Paula Radcliffe, who turned 20 on 17 December, ran boldly and beautifully to win the County Durham international cross-country race on an undulating, snow-powdered course around the Beamish Open Air Museum.

In her wake amid the goods yards, workshops and model farms she left two competitors with illustrious pasts - Olga Bondarenko, Russia's 1988 Olympic 10,000 metres champion, and Zola Pieterse, formerly Budd, who was running her first cross-country event in this country since her traumatic return to South Africa five years ago.

Radcliffe, tall, blonde and pale, runs with an honesty and commitment which endears her to spectators. World junior cross-country champion two years ago in the snow of Boston, and seventh in last summer's world championship 3,000m final, she has the potential to take over the role at present occupied in women's athletics by Yvonne Murray and the former world 10,000m champion Liz McColgan, a winner here two years ago who is still recovering from a serious hamstring injury.

The leading trio broke away virtually at the start of the three-and-a-half lap 5,000 metres race. Radcliffe, negotiating the course best despite having the longest legs, established a 10-yard lead on the second lap as she pushed on up the steepest hill.

The gap opened up to 40 metres, and although Pieterse narrowed it to 25 metres by the finish, Radcliffe, grimacing with the effort and bobbing her head up and down, held on to win in 15min 37sec - one place better than she had managed after a similarly bold run in last year's event when she gave Ethiopia's Olympic 10,000m champion, Derartu Tulu, a run for her money.

'I am probably in better shape than I was this time last year,' Radcliffe said. 'Last year I think I was at my peak in January. I hope to build on this performance this year.'

Her aims are the world cross-country championships in Budapest in March, and then the 3,000m in - probably - both the Commonwealth and European Championships.

'I only looked round once at Zola,' she said. 'Near the end, everybody started saying, 'Keep going, keep going, she's closing.' I was absolutely knackered, but I held on.'

Pieterse also finished tired, as she was fully entitled to do. Following the withdrawal of first Lynn Jennings, a three- times world champion, and then Sonia O'Sullivan, the world 1500m silver medallist, Pieterse had received her invitation only three days previously, and had flown in the day before.

She is in the middle of one of the most intensive training periods of her life as she prepares for the world championships in Budapest - having won the title twice for Britain in 1985 and 1986, she wants to add a third for her native country in March. For the last seven weeks she has been averaging 150km per week in the arid hills around her home in Bloemfontein.
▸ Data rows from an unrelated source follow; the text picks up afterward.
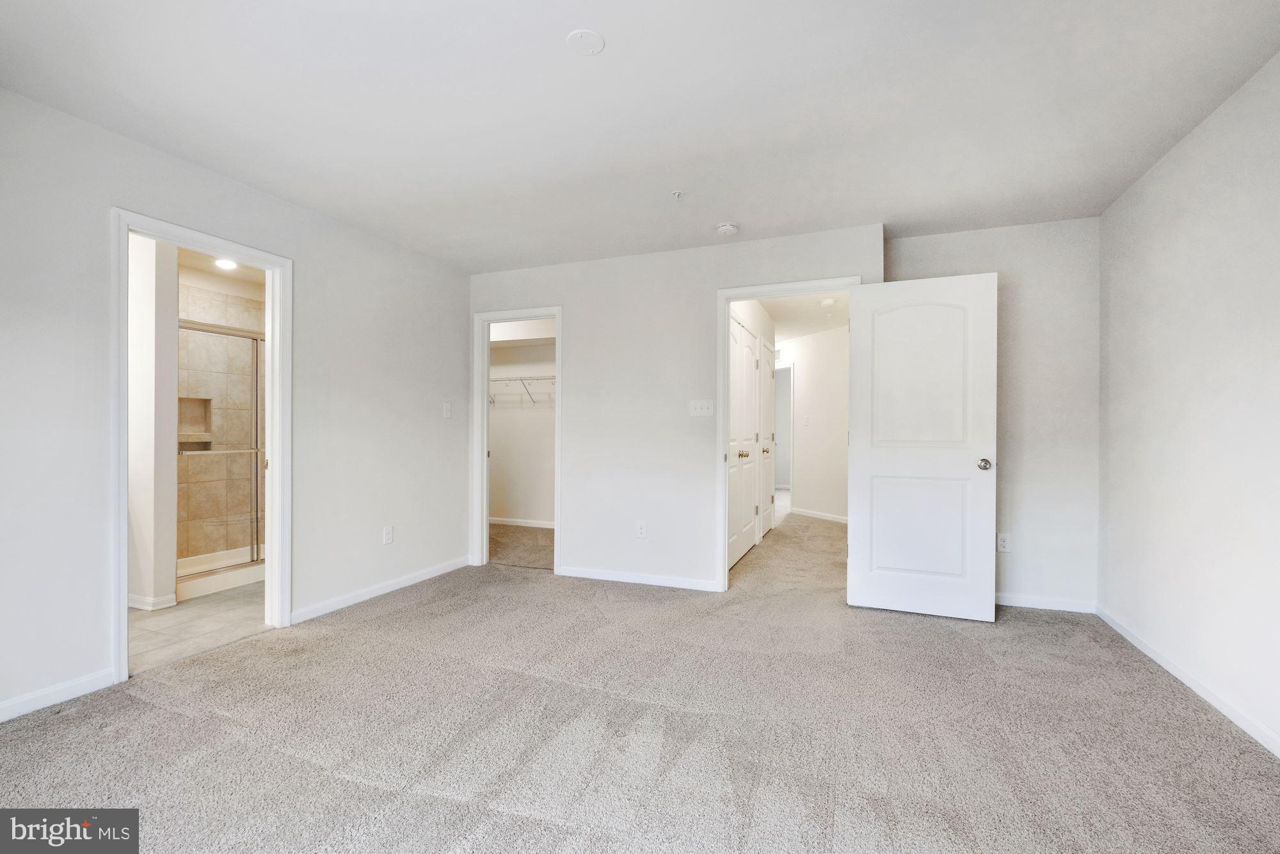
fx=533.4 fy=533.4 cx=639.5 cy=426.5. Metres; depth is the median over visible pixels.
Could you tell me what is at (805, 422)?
hallway light switch
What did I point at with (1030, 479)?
back wall
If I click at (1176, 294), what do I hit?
right wall
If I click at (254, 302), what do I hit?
shower tile wall
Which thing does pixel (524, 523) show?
closet baseboard
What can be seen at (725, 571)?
door frame
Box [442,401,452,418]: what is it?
light switch
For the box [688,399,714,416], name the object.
light switch
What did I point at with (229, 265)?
recessed light
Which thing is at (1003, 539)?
wall socket
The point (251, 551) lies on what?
shower enclosure
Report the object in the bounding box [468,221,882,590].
back wall
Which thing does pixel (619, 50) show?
ceiling
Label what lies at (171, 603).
baseboard
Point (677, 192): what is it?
sprinkler head
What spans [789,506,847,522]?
baseboard
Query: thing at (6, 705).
baseboard
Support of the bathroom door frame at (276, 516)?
attached to the left wall at (419, 534)
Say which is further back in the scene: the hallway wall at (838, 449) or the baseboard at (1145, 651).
the hallway wall at (838, 449)
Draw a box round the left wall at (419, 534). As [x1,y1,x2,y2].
[1,84,469,724]
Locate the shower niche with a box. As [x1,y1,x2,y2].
[176,396,211,448]
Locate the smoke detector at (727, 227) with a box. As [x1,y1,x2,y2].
[715,220,738,234]
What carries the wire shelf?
attached to the closet wall at (496, 414)
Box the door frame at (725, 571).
[715,277,860,593]
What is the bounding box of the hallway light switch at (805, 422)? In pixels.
[800,413,809,425]
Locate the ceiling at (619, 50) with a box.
[0,0,1279,273]
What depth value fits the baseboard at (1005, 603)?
3.37 m
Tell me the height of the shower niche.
0.442 m
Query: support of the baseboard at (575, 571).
attached to the back wall at (702, 285)
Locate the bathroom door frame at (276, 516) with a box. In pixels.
[109,209,292,684]
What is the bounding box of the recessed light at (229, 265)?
[213,257,238,268]
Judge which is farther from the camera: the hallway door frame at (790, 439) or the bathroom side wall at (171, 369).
the hallway door frame at (790, 439)
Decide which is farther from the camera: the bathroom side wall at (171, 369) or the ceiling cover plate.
the bathroom side wall at (171, 369)
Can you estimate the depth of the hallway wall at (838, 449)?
6.75 m
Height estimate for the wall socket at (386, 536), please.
0.122 m
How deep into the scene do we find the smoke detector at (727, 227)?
3.40 m
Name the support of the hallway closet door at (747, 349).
in the hallway wall
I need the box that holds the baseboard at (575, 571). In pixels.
[556,564,718,590]
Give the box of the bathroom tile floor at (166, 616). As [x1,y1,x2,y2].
[126,582,267,672]
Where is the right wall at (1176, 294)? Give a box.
[1097,50,1279,755]
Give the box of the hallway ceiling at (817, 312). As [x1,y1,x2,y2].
[753,291,848,340]
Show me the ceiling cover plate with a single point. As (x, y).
(592, 38)
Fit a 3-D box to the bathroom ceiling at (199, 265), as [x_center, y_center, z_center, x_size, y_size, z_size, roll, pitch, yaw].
[-2.966,-1.322,3.772,2.289,0.108,2.011,0,0,21]
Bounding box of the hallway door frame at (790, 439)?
[773,357,794,510]
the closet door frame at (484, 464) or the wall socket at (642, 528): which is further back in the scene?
the closet door frame at (484, 464)
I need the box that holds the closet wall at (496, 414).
[487,317,556,524]
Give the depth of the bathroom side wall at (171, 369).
3.35 m
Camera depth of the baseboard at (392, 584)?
3.56 m
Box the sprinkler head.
[670,189,684,199]
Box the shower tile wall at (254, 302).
[176,275,264,561]
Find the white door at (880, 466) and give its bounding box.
[847,272,996,622]
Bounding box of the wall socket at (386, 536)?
[382,524,393,544]
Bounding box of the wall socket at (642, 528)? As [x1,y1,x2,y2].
[635,520,647,537]
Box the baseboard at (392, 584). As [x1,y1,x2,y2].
[289,555,474,622]
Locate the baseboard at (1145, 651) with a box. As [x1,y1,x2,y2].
[1096,604,1279,756]
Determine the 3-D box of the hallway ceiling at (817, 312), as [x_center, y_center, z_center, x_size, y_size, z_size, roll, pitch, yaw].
[1.613,-1.304,6.016,2.349,0.107,4.639,0,0,21]
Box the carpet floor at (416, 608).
[0,502,1279,853]
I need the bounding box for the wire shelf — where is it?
[489,375,553,405]
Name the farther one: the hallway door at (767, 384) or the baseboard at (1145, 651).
the hallway door at (767, 384)
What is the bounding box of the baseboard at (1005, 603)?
[994,592,1096,612]
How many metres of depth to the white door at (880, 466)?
3.23 m
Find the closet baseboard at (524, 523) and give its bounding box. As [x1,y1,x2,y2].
[489,516,555,528]
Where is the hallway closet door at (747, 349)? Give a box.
[727,315,759,569]
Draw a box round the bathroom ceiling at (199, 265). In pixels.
[176,245,265,290]
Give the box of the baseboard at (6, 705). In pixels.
[0,666,115,720]
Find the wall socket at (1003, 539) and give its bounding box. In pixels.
[997,532,1011,551]
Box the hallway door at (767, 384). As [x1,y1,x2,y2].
[757,337,773,538]
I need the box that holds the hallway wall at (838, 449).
[778,324,847,523]
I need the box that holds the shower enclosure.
[177,320,264,592]
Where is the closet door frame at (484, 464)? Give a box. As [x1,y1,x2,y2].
[471,305,561,572]
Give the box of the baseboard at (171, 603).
[128,591,178,610]
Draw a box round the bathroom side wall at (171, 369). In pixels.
[126,235,179,610]
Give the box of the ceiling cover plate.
[565,28,604,55]
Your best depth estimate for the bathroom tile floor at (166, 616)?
3.09 m
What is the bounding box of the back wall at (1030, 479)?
[887,216,1100,613]
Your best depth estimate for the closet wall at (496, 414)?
6.27 m
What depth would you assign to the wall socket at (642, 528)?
3.92 m

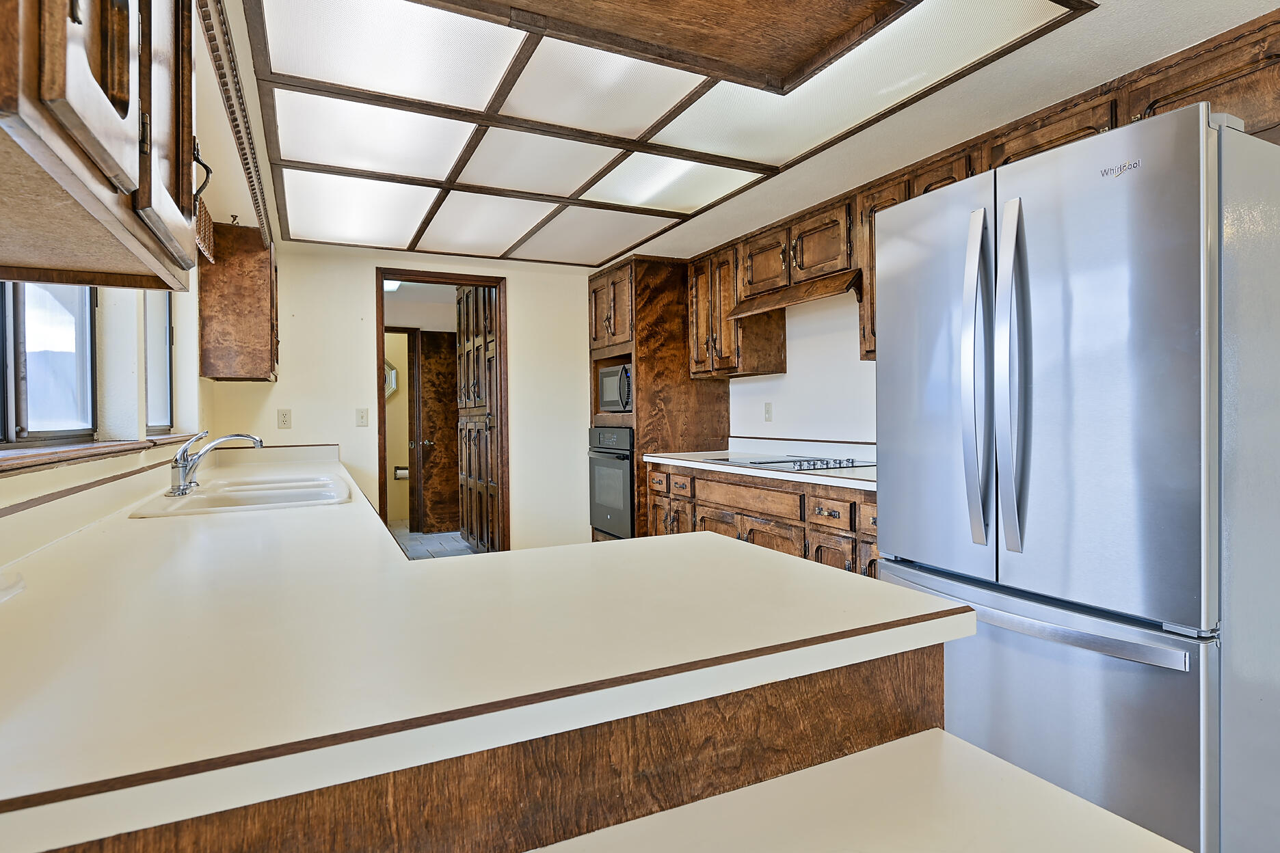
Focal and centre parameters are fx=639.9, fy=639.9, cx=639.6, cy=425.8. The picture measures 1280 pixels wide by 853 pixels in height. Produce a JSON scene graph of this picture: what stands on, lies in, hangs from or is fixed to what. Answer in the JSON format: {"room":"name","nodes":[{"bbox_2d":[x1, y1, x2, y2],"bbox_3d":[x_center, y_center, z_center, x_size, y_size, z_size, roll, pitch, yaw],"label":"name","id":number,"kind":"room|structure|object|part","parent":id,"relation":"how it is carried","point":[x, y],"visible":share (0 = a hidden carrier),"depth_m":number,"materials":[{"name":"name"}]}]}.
{"room":"kitchen","nodes":[
{"label":"kitchen","id":0,"kind":"room"},
{"bbox_2d":[0,248,211,571],"bbox_3d":[-1.265,0.007,1.060,0.172,2.348,6.185,-1,1,-26],"label":"left wall","id":1,"kind":"structure","parent":0,"point":[38,491],"depth_m":2.10,"materials":[{"name":"paint"}]},
{"bbox_2d":[0,280,96,442],"bbox_3d":[-1.485,-0.365,1.444,0.076,0.855,1.154,-1,1,-26],"label":"window","id":2,"kind":"structure","parent":1,"relation":"in","point":[21,386],"depth_m":1.72,"materials":[{"name":"clear glass"}]},
{"bbox_2d":[0,430,201,475],"bbox_3d":[-1.596,0.064,1.888,0.158,0.032,2.084,-1,1,-26],"label":"window sill","id":3,"kind":"structure","parent":1,"relation":"attached to","point":[91,448],"depth_m":1.53,"materials":[{"name":"brown wood"}]},
{"bbox_2d":[0,0,203,290],"bbox_3d":[-0.807,-0.613,0.785,0.369,0.752,0.958,-1,1,-26],"label":"upper cabinet","id":4,"kind":"object","parent":1,"relation":"attached to","point":[119,83],"visible":1,"depth_m":0.78,"materials":[{"name":"brown wood"}]},
{"bbox_2d":[144,287,174,433],"bbox_3d":[-2.048,-0.377,2.612,0.072,0.848,0.779,-1,1,-26],"label":"window","id":5,"kind":"structure","parent":1,"relation":"in","point":[154,362],"depth_m":2.87,"materials":[{"name":"glass"}]},
{"bbox_2d":[194,193,215,264],"bbox_3d":[-1.901,-0.905,2.651,0.087,0.250,1.243,-1,1,-26],"label":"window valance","id":6,"kind":"object","parent":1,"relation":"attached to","point":[201,245],"visible":0.32,"depth_m":2.98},
{"bbox_2d":[199,218,278,382],"bbox_3d":[-2.220,-0.654,3.616,0.336,0.811,0.629,-1,1,-26],"label":"upper cabinet","id":7,"kind":"object","parent":1,"relation":"attached to","point":[214,309],"visible":0.93,"depth_m":3.34,"materials":[{"name":"brown wood"}]},
{"bbox_2d":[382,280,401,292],"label":"ceiling light","id":8,"kind":"object","parent":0,"point":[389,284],"visible":0.24,"depth_m":5.61,"materials":[{"name":"white"}]},
{"bbox_2d":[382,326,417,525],"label":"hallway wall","id":9,"kind":"structure","parent":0,"point":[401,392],"depth_m":7.33,"materials":[{"name":"beige paint"}]},
{"bbox_2d":[383,358,397,398],"bbox_3d":[-2.917,-0.521,7.094,0.490,0.502,0.040,-1,1,-26],"label":"octagonal window","id":10,"kind":"object","parent":9,"relation":"in","point":[392,386],"visible":0.39,"depth_m":7.14,"materials":[{"name":"white mirror"}]},
{"bbox_2d":[392,465,409,480],"bbox_3d":[-2.623,0.517,7.047,0.196,0.130,0.104,-1,1,-26],"label":"toilet paper holder","id":11,"kind":"object","parent":9,"relation":"attached to","point":[404,474],"visible":0.81,"depth_m":7.01,"materials":[{"name":"metal"}]},
{"bbox_2d":[209,240,601,550],"bbox_3d":[-1.251,-0.065,4.521,2.934,2.368,0.129,-1,1,-26],"label":"back wall","id":12,"kind":"structure","parent":0,"point":[524,342],"depth_m":4.26,"materials":[{"name":"paint"}]},
{"bbox_2d":[276,408,291,428],"bbox_3d":[-2.182,-0.044,3.923,0.071,0.118,0.009,-1,1,-26],"label":"wall outlet","id":13,"kind":"object","parent":12,"relation":"attached to","point":[286,416],"visible":0.98,"depth_m":3.92,"materials":[{"name":"plastic"}]},
{"bbox_2d":[354,407,369,426],"bbox_3d":[-1.806,-0.055,4.158,0.070,0.118,0.017,-1,1,-26],"label":"light switch","id":14,"kind":"object","parent":12,"relation":"attached to","point":[362,416],"visible":0.98,"depth_m":4.16,"materials":[{"name":"white plastic"}]},
{"bbox_2d":[375,268,508,549],"bbox_3d":[-1.366,0.088,4.498,0.905,2.130,0.168,-1,1,-26],"label":"door frame","id":15,"kind":"structure","parent":12,"relation":"in","point":[479,282],"depth_m":4.52,"materials":[{"name":"brown wood"}]},
{"bbox_2d":[389,521,474,559],"bbox_3d":[-1.606,1.126,5.205,2.833,0.063,4.834,-1,1,-26],"label":"floor","id":16,"kind":"structure","parent":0,"point":[434,538],"depth_m":6.00,"materials":[{"name":"tile"}]},
{"bbox_2d":[454,286,499,550],"bbox_3d":[-1.139,-0.062,5.432,0.662,2.335,1.172,-1,1,-26],"label":"pantry cabinet","id":17,"kind":"object","parent":16,"relation":"on","point":[476,342],"visible":0.52,"depth_m":5.20,"materials":[{"name":"brown wood"}]},
{"bbox_2d":[22,644,945,852],"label":"peninsula cabinet","id":18,"kind":"object","parent":16,"relation":"on","point":[937,700],"visible":0.31,"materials":[{"name":"brown wood"}]},
{"bbox_2d":[0,445,979,852],"bbox_3d":[-0.836,0.280,2.002,1.412,0.049,3.338,-1,1,-26],"label":"peninsula countertop","id":19,"kind":"structure","parent":18,"relation":"on","point":[524,556],"depth_m":0.78,"materials":[{"name":"laminate"}]},
{"bbox_2d":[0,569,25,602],"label":"white dish","id":20,"kind":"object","parent":19,"relation":"on","point":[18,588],"visible":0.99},
{"bbox_2d":[127,471,354,517],"bbox_3d":[-1.337,0.311,2.244,0.545,0.165,0.956,-1,1,-26],"label":"sink","id":21,"kind":"object","parent":19,"relation":"in","point":[276,491],"visible":0.53,"depth_m":2.24,"materials":[{"name":"white ceramic"}]},
{"bbox_2d":[168,430,263,496],"bbox_3d":[-1.466,0.119,2.233,0.280,0.213,0.248,-1,1,-26],"label":"faucet","id":22,"kind":"object","parent":21,"relation":"on","point":[184,478],"visible":1,"depth_m":2.17,"materials":[{"name":"silver metal"}]},
{"bbox_2d":[525,732,1199,852],"bbox_3d":[0.201,0.455,0.425,0.868,0.041,0.693,-1,1,-26],"label":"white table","id":23,"kind":"object","parent":18,"relation":"attached to","point":[717,799],"visible":0.99,"depth_m":0.70,"materials":[{"name":"white"}]},
{"bbox_2d":[587,256,732,540],"bbox_3d":[0.097,-0.015,4.727,0.742,2.249,0.828,-1,1,-26],"label":"tall oven cabinet","id":24,"kind":"object","parent":16,"relation":"on","point":[654,299],"visible":0.43,"depth_m":4.36,"materials":[{"name":"brown wood"}]},
{"bbox_2d":[588,426,636,539],"bbox_3d":[0.002,0.391,4.640,0.663,0.744,0.685,-1,1,-26],"label":"wall oven","id":25,"kind":"object","parent":24,"relation":"in","point":[627,456],"visible":0.49,"depth_m":4.45,"materials":[{"name":"metal"}]},
{"bbox_2d":[597,363,632,412],"bbox_3d":[-0.021,-0.261,4.578,0.426,0.325,0.538,-1,1,-26],"label":"microwave","id":26,"kind":"object","parent":24,"relation":"in","point":[607,396],"visible":0.43,"depth_m":4.49,"materials":[{"name":"silver metal"}]},
{"bbox_2d":[644,461,879,581],"bbox_3d":[0.812,0.672,3.324,0.667,0.876,2.337,-1,1,-26],"label":"base cabinet run","id":27,"kind":"object","parent":16,"relation":"on","point":[744,530],"visible":0.17,"depth_m":3.09,"materials":[{"name":"brown wood"}]},
{"bbox_2d":[642,441,877,491],"bbox_3d":[0.818,0.179,3.392,0.732,0.129,2.184,-1,1,-26],"label":"countertop","id":28,"kind":"structure","parent":27,"relation":"on","point":[677,461],"depth_m":3.48,"materials":[{"name":"white laminate"}]},
{"bbox_2d":[705,454,871,471],"bbox_3d":[0.779,0.178,3.359,0.559,0.041,0.794,-1,1,-26],"label":"cooktop","id":29,"kind":"object","parent":28,"relation":"in","point":[788,461],"visible":0.79,"depth_m":3.23,"materials":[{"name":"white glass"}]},
{"bbox_2d":[871,98,1279,852],"bbox_3d":[1.281,0.246,1.827,0.891,1.796,0.872,-1,1,-26],"label":"refrigerator","id":30,"kind":"object","parent":16,"relation":"on","point":[915,553],"visible":0.98,"depth_m":1.46,"materials":[{"name":"silver metal"}]},
{"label":"door","id":31,"kind":"part","parent":30,"relation":"part of","materials":[{"name":"silver metal"}]},
{"bbox_3d":[0.903,-0.139,1.735,0.080,0.864,0.083,-1,1,-26],"label":"handle","id":32,"kind":"part","parent":30,"relation":"part of","materials":[{"name":"silver metal"}]},
{"bbox_3d":[0.948,-0.133,1.652,0.080,0.858,0.078,-1,1,-26],"label":"handle","id":33,"kind":"part","parent":30,"relation":"part of","materials":[{"name":"silver metal"}]},
{"bbox_3d":[1.044,0.791,1.729,0.187,0.752,0.931,-1,1,-26],"label":"freezer drawer","id":34,"kind":"part","parent":30,"relation":"part of","materials":[{"name":"silver metal"}]},
{"bbox_3d":[0.967,0.451,1.699,0.148,0.045,0.839,-1,1,-26],"label":"freezer handle","id":35,"kind":"part","parent":30,"relation":"part of","materials":[{"name":"silver metal"}]},
{"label":"door","id":36,"kind":"part","parent":30,"relation":"part of","materials":[{"name":"silver metal"}]},
{"bbox_2d":[196,0,1279,271],"bbox_3d":[0.106,-1.210,1.999,3.641,0.115,6.228,-1,1,-26],"label":"ceiling","id":37,"kind":"structure","parent":0,"point":[755,210],"depth_m":2.31,"materials":[{"name":"white paint"}]},
{"bbox_2d":[196,0,271,246],"bbox_3d":[-1.333,-1.046,2.110,0.066,0.115,2.439,-1,1,-26],"label":"ceiling trim","id":38,"kind":"object","parent":37,"relation":"attached to","point":[241,137],"visible":0.93,"depth_m":2.06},
{"bbox_2d":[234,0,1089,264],"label":"ceiling light panel","id":39,"kind":"object","parent":37,"relation":"attached to","point":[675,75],"visible":0.99,"depth_m":2.31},
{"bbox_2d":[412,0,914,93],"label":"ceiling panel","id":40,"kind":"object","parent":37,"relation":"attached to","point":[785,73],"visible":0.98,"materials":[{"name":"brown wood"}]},
{"bbox_2d":[723,291,876,448],"bbox_3d":[1.624,-0.088,2.690,0.140,2.352,6.100,-1,1,-26],"label":"right wall","id":41,"kind":"structure","parent":0,"point":[803,362],"depth_m":3.79,"materials":[{"name":"white paint"}]},
{"bbox_2d":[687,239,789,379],"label":"upper cabinet","id":42,"kind":"object","parent":41,"relation":"attached to","point":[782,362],"visible":0.7,"depth_m":3.96,"materials":[{"name":"brown wood"}]},
{"bbox_2d":[763,402,773,422],"bbox_3d":[0.805,-0.088,4.032,0.015,0.118,0.073,-1,1,-26],"label":"wall outlet","id":43,"kind":"object","parent":41,"relation":"attached to","point":[770,406],"visible":0.98,"depth_m":4.03,"materials":[{"name":"white plastic"}]},
{"bbox_2d":[681,10,1279,376],"bbox_3d":[1.311,-0.762,2.889,0.497,0.805,3.327,-1,1,-26],"label":"upper cabinet run","id":44,"kind":"object","parent":41,"relation":"attached to","point":[1023,150],"visible":0.52,"depth_m":2.77,"materials":[{"name":"brown wood"}]},
{"bbox_2d":[730,269,860,319],"bbox_3d":[0.883,-0.683,3.408,0.399,0.101,0.838,-1,1,-26],"label":"range hood","id":45,"kind":"object","parent":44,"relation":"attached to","point":[810,297],"visible":0.75,"depth_m":3.30,"materials":[{"name":"brown wood"}]},
{"label":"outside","id":46,"kind":"structure","parent":0,"visible":0},
{"bbox_2d":[416,328,460,534],"bbox_3d":[-1.866,0.064,6.497,0.698,2.021,0.135,-1,1,-26],"label":"wooden door","id":47,"kind":"structure","parent":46,"point":[424,374],"depth_m":6.41,"materials":[{"name":"brown wood"}]}
]}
A far more relaxed figure than the tense waif who left these shores after being frozen out of Olympic selection in 1988, Pieterse was generous in her praise of an opponent who had beaten her with the kind of front-running which she herself has always favoured.

'If she keeps on like that, I'm sure Paula will have a good chance of winning the world title,' she said.

The event was part of the International Amateur Athletic Federation's World Cross Challenge, although the women's race did not count towards the overall points total because there were not enough qualified entrants. That did not worry Radcliffe, a second-year student at Loughborough University. 'I don't have to run for money,' she said. 'It doesn't interest me. Mum and Dad are very supportive.'

The men's race, over 9,000 metres, was won with utter ease by Haile Gebresilasie, Ethiopia's 20-year-old world 10,000m champion, in 26:27.

Steve Tunstall, of Britain, was second in 26:38, finishing swiftly after Andrew Pearson, the 22-year-old who was Britain's top finisher in last year's world championships, had run bravely with the Ethiopian for the bulk of the race.

Eamonn Martin, still to attain full race fitness after his foot injury, was well down, as was Rob Denmark, the European Cup 5,000m champion.

The Ethiopian's victory was entirely expected. In the last two years he has risen to the peak of his event. Having won the world junior cross-country title in 1992, he finished seventh in the senior event last year. On the track, he took world junior titles at 5,000 and 10,000m two years ago and followed them with gold at 10,000 and silver at 5,000m in Stuttgart last summer. Nobody else could live with him.